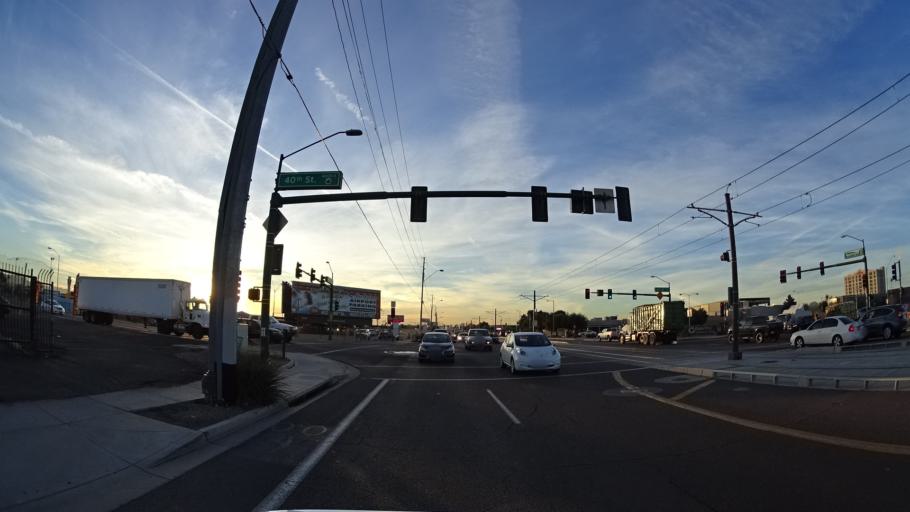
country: US
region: Arizona
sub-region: Maricopa County
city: Tempe Junction
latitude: 33.4480
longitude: -111.9952
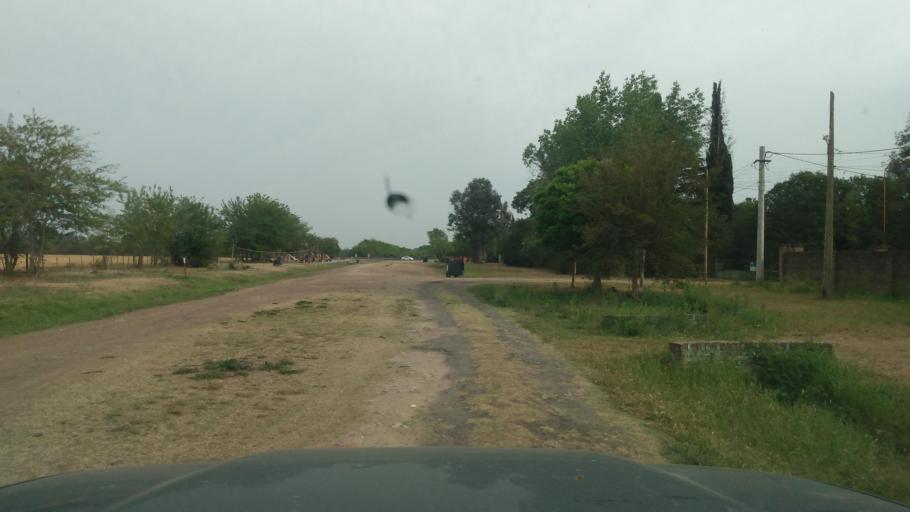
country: AR
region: Buenos Aires
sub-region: Partido de Lujan
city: Lujan
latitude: -34.5453
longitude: -59.1453
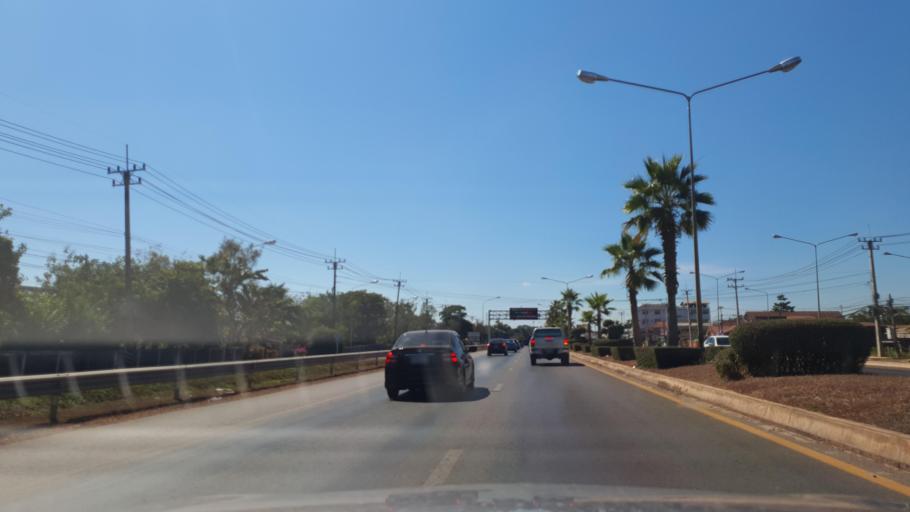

───

== Written problem ==
Copy all of the lines above word for word, but leave the pictures out of your answer.

== Response for this exercise ==
country: US
region: Arizona
sub-region: Maricopa County
city: Tempe Junction
latitude: 33.4480
longitude: -111.9952
country: AR
region: Buenos Aires
sub-region: Partido de Lujan
city: Lujan
latitude: -34.5453
longitude: -59.1453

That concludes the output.